# New wheels



## see_no_evo (Sep 10, 2007)

My new wheels that i recived yesterday what you think? i dont no if i like them :chairshot


----------



## tonigmr2 (Sep 12, 2002)

Are we going to get a clue what they look like?


----------



## see_no_evo (Sep 10, 2007)

haha u had to guess but there is a pic now :clap:


----------



## nismovspec123 (Nov 15, 2009)

do you really want a honest answer?


----------



## see_no_evo (Sep 10, 2007)

yes i no they wont be everyones cuppa as they are not rotas or volks


----------



## matty32 (Dec 18, 2005)

they dont work on the car tbh


----------



## Kadir (Mar 23, 2008)

They don't look new. And I am afraid to say they don't do anything positive for the car. Sorry!


----------



## tonigmr2 (Sep 12, 2002)

I think they're alright actually!


----------



## see_no_evo (Sep 10, 2007)

Kadir said:


> They don't look new. And I am afraid to say they don't do anything positive for the car. Sorry!
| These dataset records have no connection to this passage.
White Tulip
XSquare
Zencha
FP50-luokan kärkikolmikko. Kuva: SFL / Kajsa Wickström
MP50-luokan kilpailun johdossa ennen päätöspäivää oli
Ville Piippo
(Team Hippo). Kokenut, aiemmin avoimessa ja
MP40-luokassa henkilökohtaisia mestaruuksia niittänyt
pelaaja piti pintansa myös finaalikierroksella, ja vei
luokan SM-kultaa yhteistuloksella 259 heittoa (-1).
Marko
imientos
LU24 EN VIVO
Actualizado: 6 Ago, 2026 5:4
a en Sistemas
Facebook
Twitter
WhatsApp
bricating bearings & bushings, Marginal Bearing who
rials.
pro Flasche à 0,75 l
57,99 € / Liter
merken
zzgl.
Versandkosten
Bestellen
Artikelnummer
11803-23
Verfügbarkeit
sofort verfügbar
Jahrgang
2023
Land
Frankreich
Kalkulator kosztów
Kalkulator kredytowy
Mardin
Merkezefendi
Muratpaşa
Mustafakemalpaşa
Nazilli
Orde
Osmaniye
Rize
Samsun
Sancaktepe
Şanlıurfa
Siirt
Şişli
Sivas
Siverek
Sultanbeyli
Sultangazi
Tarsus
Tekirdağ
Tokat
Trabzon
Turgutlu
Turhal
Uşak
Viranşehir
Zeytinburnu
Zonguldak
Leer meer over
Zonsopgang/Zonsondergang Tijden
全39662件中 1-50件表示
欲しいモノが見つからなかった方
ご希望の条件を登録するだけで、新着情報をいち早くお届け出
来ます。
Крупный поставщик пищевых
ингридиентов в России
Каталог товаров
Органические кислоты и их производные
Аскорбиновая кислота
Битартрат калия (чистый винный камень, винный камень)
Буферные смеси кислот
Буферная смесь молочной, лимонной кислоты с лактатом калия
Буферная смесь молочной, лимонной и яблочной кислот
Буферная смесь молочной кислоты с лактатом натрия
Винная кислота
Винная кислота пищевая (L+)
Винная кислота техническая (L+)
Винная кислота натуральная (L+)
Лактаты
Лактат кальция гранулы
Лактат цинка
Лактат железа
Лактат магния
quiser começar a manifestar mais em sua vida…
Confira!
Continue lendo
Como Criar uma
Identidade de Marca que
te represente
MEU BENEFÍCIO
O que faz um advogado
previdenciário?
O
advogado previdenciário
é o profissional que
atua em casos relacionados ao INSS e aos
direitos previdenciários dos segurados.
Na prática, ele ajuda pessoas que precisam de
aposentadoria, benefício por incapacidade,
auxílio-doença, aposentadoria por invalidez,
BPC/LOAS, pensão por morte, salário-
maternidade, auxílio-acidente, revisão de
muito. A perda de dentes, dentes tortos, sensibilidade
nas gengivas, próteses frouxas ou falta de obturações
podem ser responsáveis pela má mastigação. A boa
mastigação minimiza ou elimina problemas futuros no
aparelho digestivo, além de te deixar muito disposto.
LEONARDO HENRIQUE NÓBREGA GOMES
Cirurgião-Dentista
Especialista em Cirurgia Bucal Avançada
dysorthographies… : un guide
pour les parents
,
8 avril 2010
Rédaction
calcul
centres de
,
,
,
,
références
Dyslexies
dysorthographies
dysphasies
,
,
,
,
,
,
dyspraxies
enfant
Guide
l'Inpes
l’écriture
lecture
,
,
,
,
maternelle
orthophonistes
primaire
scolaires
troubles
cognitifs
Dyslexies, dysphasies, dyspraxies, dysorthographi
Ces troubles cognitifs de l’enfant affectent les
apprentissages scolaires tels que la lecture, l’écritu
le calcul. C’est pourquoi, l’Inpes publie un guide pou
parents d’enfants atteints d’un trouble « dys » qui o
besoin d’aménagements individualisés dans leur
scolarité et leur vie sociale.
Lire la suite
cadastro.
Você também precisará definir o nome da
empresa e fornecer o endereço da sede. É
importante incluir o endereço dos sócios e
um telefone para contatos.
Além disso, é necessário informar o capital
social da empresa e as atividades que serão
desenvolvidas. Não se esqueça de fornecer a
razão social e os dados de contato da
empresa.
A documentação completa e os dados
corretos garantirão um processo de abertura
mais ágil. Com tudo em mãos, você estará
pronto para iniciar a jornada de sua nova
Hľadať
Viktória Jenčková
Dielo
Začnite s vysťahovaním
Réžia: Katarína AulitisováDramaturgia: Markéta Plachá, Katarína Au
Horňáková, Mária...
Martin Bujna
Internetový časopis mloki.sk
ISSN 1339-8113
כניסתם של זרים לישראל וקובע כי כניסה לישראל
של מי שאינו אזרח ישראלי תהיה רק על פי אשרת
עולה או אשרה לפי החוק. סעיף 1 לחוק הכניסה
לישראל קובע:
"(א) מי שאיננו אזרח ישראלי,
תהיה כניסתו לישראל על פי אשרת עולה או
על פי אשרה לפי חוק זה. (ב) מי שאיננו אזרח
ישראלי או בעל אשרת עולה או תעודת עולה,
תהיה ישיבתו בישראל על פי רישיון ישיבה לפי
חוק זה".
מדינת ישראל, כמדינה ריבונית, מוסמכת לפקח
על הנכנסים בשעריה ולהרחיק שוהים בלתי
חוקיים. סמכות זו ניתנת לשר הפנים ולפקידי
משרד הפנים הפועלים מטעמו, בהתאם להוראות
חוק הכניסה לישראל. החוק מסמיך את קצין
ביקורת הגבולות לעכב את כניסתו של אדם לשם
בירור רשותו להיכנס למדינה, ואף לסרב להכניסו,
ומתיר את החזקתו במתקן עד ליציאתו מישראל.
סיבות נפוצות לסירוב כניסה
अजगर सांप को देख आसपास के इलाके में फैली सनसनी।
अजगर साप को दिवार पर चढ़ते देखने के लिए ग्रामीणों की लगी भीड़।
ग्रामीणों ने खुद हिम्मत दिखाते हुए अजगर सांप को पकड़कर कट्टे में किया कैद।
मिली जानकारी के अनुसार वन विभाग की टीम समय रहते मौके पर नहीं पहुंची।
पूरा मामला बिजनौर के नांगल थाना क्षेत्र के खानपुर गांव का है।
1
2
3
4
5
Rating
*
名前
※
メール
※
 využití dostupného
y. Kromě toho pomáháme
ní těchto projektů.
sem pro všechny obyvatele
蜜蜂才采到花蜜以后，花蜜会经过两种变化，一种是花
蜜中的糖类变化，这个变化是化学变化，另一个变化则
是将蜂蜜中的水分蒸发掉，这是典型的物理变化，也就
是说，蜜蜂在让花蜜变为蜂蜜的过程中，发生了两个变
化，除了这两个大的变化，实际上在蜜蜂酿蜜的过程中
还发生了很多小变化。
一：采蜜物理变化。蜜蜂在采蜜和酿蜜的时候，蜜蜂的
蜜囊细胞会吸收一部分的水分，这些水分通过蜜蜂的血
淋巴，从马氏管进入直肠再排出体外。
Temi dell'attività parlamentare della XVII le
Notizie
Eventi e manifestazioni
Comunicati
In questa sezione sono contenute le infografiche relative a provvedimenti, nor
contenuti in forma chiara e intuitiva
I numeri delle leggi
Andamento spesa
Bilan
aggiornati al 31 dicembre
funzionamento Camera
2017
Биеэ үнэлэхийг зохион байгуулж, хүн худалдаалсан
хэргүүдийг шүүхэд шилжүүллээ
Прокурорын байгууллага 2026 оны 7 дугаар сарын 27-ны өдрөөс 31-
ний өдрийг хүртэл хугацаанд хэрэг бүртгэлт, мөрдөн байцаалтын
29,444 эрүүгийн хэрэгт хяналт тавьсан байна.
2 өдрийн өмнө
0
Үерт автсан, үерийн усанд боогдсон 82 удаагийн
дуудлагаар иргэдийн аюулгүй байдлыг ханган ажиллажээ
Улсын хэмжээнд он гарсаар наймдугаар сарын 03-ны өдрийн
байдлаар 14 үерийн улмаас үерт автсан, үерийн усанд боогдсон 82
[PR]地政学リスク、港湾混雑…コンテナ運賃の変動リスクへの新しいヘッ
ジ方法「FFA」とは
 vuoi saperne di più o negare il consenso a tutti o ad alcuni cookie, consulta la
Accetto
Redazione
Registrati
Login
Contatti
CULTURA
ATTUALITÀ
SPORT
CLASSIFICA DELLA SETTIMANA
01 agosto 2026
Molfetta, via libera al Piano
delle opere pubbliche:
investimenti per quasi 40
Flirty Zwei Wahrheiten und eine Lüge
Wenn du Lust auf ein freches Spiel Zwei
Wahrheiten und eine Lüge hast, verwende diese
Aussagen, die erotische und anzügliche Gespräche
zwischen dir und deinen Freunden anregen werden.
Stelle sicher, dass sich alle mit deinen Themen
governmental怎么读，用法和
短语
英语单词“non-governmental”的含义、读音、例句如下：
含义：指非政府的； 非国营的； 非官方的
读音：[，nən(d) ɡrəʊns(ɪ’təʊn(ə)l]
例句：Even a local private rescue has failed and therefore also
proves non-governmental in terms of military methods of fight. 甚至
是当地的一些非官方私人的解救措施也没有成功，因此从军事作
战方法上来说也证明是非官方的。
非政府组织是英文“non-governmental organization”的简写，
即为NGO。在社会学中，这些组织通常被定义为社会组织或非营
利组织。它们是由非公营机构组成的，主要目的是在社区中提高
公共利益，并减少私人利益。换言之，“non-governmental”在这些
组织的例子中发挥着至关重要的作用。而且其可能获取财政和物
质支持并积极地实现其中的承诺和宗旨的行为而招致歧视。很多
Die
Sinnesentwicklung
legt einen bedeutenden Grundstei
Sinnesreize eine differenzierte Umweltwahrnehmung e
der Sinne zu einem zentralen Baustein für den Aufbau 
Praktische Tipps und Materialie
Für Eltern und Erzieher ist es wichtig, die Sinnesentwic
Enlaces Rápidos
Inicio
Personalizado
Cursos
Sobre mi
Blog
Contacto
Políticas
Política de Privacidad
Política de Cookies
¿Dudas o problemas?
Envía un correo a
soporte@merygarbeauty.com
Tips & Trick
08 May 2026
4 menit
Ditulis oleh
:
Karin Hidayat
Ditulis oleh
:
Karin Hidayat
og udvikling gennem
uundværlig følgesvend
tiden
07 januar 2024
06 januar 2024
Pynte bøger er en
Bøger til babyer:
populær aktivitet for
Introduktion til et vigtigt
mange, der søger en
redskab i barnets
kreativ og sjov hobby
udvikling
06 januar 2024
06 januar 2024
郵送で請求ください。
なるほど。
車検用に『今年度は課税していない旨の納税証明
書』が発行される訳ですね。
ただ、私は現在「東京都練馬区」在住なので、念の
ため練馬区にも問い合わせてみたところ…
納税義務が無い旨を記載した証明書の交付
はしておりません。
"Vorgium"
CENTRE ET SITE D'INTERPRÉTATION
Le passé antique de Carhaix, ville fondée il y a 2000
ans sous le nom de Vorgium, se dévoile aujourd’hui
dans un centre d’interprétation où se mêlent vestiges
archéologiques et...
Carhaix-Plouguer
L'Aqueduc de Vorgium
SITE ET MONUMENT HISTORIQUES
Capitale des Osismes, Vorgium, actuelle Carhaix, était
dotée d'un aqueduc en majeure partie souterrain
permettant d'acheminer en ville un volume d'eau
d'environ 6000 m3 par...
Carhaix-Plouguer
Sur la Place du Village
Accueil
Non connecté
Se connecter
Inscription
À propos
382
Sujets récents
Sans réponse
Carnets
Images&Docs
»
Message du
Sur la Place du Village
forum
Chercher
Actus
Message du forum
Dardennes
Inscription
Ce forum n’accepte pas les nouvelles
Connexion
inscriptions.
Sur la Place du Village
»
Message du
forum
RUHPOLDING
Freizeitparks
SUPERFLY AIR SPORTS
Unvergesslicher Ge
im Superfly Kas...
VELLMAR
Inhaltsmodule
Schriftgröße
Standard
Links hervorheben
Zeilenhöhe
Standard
how do they not look new? i picked the wheels up in boxes and wraped then got the tyres on? so i kinda no they are new.


and thanks tonigmr2 i am coming around to them they are wide and rub a tad on full lock but thats it.


----------



## Andy_P (Feb 4, 2007)

Don't like, I'm afraid.....they look cheap.


----------



## BAD GTR (Feb 13, 2003)

It's all personal taste at the end of the day. They're not my cuppa as i think they make the car look older than it did on standard rims. But as you say most of us are conditioned to only like certain types of rims!! More pics may help! Either way, hope you like them!


----------



## see_no_evo (Sep 10, 2007)

i no what you mean about the age its a good point, i will get some better pics dont think this one does it any justice, i dont really like them atm but as i said they are growing on me, :nervous:


----------



## Cris (Sep 17, 2007)

I'm not a far of polished rims or 2/3 piece wheels but that aside they are quite nice.


----------



## LiamGTR (Nov 26, 2006)

They are nice wheels, but not a Skyline


----------



## see_no_evo (Sep 10, 2007)

i think i need to get better pictures as not the best i will wash and polish and redo the pictures


----------